It’s prom season, and for every parent with a teenager not self-assured enough to take itself out for an Evil Dead/The Big Wedding double-feature at the local cineplex instead of attending a chaperoned night of slow-jam hugging in a school multi-purpose room, that means lots of worrying about what sort of after-prom debauchery their teenagers will engage in (hint: it will mostly involve satyrs, boxed wine, and dry-palmed, tuxedo-ruining handjobs). The supervised after-prom party (sans booze, plus oodles of owl-eyed parents) has emerged as a way to prevent kids attending private bacchanals, but, like parent- or school-sponsored events, it has one glaring deficiency: no one really likes it.

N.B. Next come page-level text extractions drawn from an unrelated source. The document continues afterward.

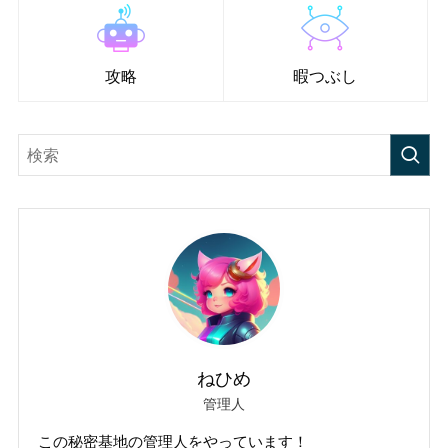
攻略
暇つぶし
ねひめ
管理人
この秘密基地の管理人をやっています！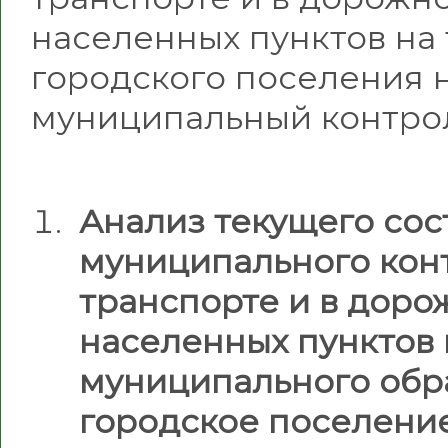
населенных пунктов на
городского поселения на
муниципальный контрол
Анализ текущего со
муниципального кон
транспорте и в доро
населенных пунктов 
муниципального обр
городское поселени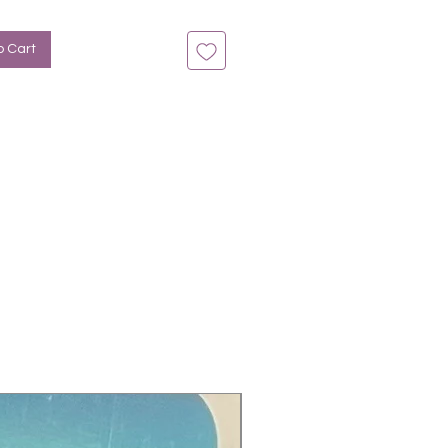
n bis zu 14 Tage
Weiß, Zartgrün, Blumen
o Cart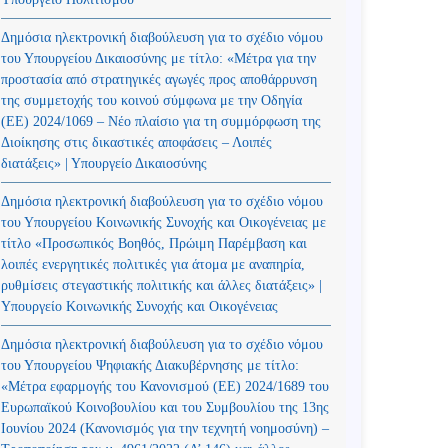
Δημόσια ηλεκτρονική διαβούλευση για το σχέδιο νόμου
του Υπουργείου Δικαιοσύνης με τίτλο: «Μέτρα για την
προστασία από στρατηγικές αγωγές προς αποθάρρυνση
της συμμετοχής του κοινού σύμφωνα με την Οδηγία
(ΕΕ) 2024/1069 – Νέο πλαίσιο για τη συμμόρφωση της
Διοίκησης στις δικαστικές αποφάσεις – Λοιπές
διατάξεις» | Υπουργείο Δικαιοσύνης
Δημόσια ηλεκτρονική διαβούλευση για το σχέδιο νόμου
του Υπουργείου Κοινωνικής Συνοχής και Οικογένειας με
τίτλο «Προσωπικός Βοηθός, Πρώιμη Παρέμβαση και
λοιπές ενεργητικές πολιτικές για άτομα με αναπηρία,
ρυθμίσεις στεγαστικής πολιτικής και άλλες διατάξεις» |
Υπουργείο Κοινωνικής Συνοχής και Οικογένειας
Δημόσια ηλεκτρονική διαβούλευση για το σχέδιο νόμου
του Υπουργείου Ψηφιακής Διακυβέρνησης με τίτλο:
«Μέτρα εφαρμογής του Κανονισμού (ΕΕ) 2024/1689 του
Ευρωπαϊκού Κοινοβουλίου και του Συμβουλίου της 13ης
Ιουνίου 2024 (Kανονισμός για την τεχνητή νοημοσύνη) –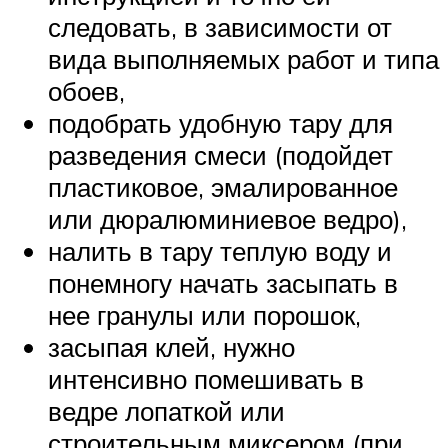
следовать, в зависимости от
вида выполняемых работ и типа
обоев,
подобрать удобную тару для
разведения смеси (подойдет
пластиковое, эмалированное
или дюралюминиевое ведро),
налить в тару теплую воду и
понемногу начать засыпать в
нее гранулы или порошок,
засыпая клей, нужно
интенсивно помешивать в
ведре лопаткой или
строительным миксером (при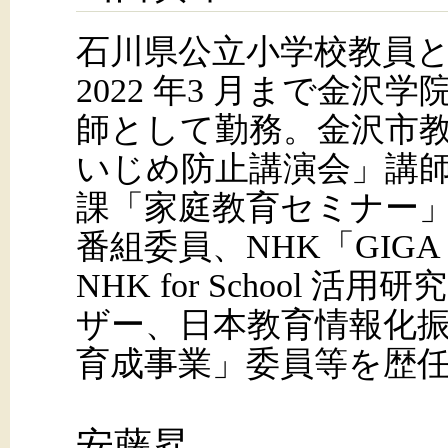
石川県公立小学校教員と
2022 年3 月まで金沢
師として勤務。金沢市
いじめ防止講演会」講
課「家庭教育セミナー」
番組委員、NHK「GIG
NHK for School
ザー、日本教育情報化
育成事業」委員等を歴
安藤昇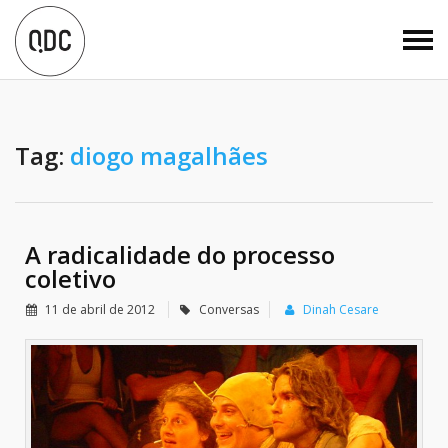
Tag:
diogo magalhães
A radicalidade do processo
coletivo
11 de abril de 2012
Conversas
Dinah Cesare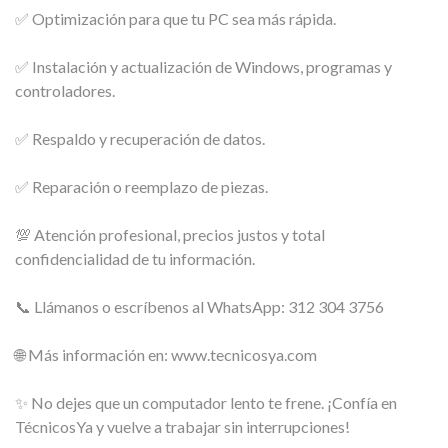
✅ Optimización para que tu PC sea más rápida.
✅ Instalación y actualización de Windows, programas y
controladores.
✅ Respaldo y recuperación de datos.
✅ Reparación o reemplazo de piezas.
💯 Atención profesional, precios justos y total
confidencialidad de tu información.
📞 Llámanos o escríbenos al WhatsApp: 312 304 3756
🌐 Más información en: www.tecnicosya.com
✨ No dejes que un computador lento te frene. ¡Confía en
TécnicosYa y vuelve a trabajar sin interrupciones!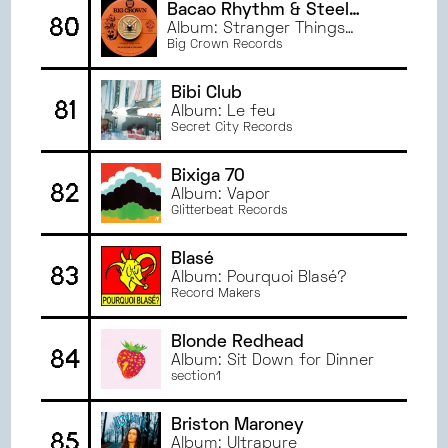
Bacao Rhythm & Steel
80
Band
Album: Stranger Things
Theme
Big Crown Records
Bibi Club
81
Album: Le feu
Secret City Records
Bixiga 70
82
Album: Vapor
Glitterbeat Records
Blasé
83
Album: Pourquoi Blasé?
Record Makers
Blonde Redhead
84
Album: Sit Down for Dinner
section1
Briston Maroney
85
Album: Ultrapure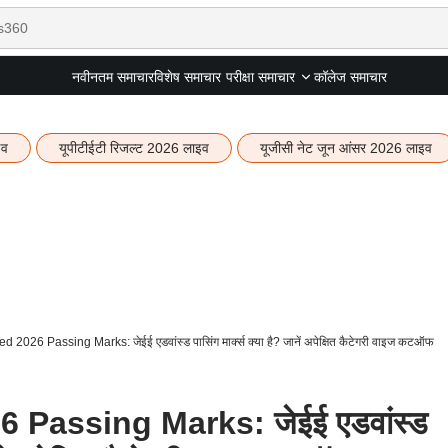
नवीनतम समाचार
विशेष समाचार
कॉलेज समाचार
परीक्षा समाचार
इव
यूपीटीईटी रिजल्ट 2026 लाइव
यूजीसी नेट जून आंसर 2026 लाइव
2026 Passing Marks: जेईई एडवांस्ड पासिंग मार्क्स क्या है? जानें अपेक्षित कैटेगरी वाइज कटऑफ
Passing Marks: जेईई एडवांस्ड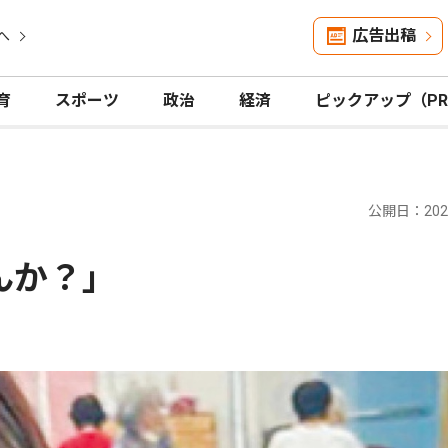
広告出稿
へ
育
スポーツ
政治
経済
ピックアップ（P
公開日：2024
んか？｣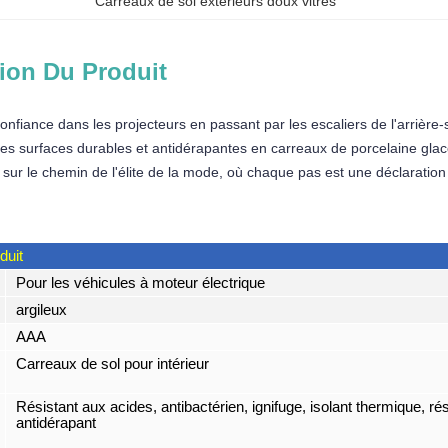
Carreaux de sol extérieurs doux vitrés
ion Du Produit
confiance dans les projecteurs en passant par les escaliers de l'arriè
Ces surfaces durables et antidérapantes en carreaux de porcelaine glac
ur le chemin de l'élite de la mode, où chaque pas est une déclaration d
duit
Pour les véhicules à moteur électrique
argileux
AAA
Carreaux de sol pour intérieur
Résistant aux acides, antibactérien, ignifuge, isolant thermique, rés
antidérapant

More precisely, no one wants to be seen going to some boring, chaperoned after-prom party because teenagers are nothing if not hyper-attuned to social rituals. Going to a prom party crawling with parents, even if that prom party is held in a sweet amusement park that has been closed to the public, seems like a lame thing to do, especially when you say it out loud:
New College Roommate: So what did you do after prom, Jennifer?
Jennifer: I went to a party at Dorney Park, drank Orange soda, and rode Steel Force seven times in a row with my best friend: MOM!
New College Roommate: Oh, I guess we can’t be friends after all. Maybe you should just spend your freshman year not being invited to parties.
Jennifer: Sounds super fun!!!
You see? Supervised after-prom parties make for terrible anecdotes, which is probably the real reason no self-respecting teenager wants to go. However, parents have another behavior-altering tool at their disposal: bribery. In order to make the idea of a supervised after-prom party more socially appealing, parents have tapped into the acquisitive, consumerist nature of teenagers by offering them tremendous amounts of what they call in the pirating racket “booty.”
According to a report from Reuters, the difficulty of selling the supervised party to teens directly correlates to the expensiveness of their bribe prizes:
The high school prom isn't just a rite of passage, it's an expensive rite of passage. According to a survey by credit-card company Visa, the average teenager spends more than $1,000 on prom for things such as a dress or tuxedo, shoes, jewelry, hair styling, manicures, tickets to the event, dinner out and renting a limousine.
Organizers of the supervised after-prom parties concede it can be tough to impress kids already spending big dollars on proms.
The Roanoke Area Youth Substance Abuse Coalition in Roanoke, Virginia, holds a "grand finale party" on June 1. Each of the area's high schools can send four students who have attended an after-prom party to this special after-after-prom party." Two students will win an iPad, and one will drive away in a 2013 Nissan Juke.
The idea is obviously to keep kids away from drugs and alcohol, or to keep them from doing something remarkably short-sighted, like forgoing college to run away to an alpaca farm with a prom date who is already showing signs of male-pattern baldness at 18. Kids don’t think about these things: sure, alpaca fleece is soft, but it doesn’t make for a realistic headpiece. Will their eternal love survive an act of follicle treachery? No 17- or 18-year-old is ready to answer such a portentous question. Best for teenagers to ride the roller coaster with mom or dad, enjoy some orange soda before the coal furnace metabolism slows to a grinding halt, and just make up a great prom story like everyone else does in college.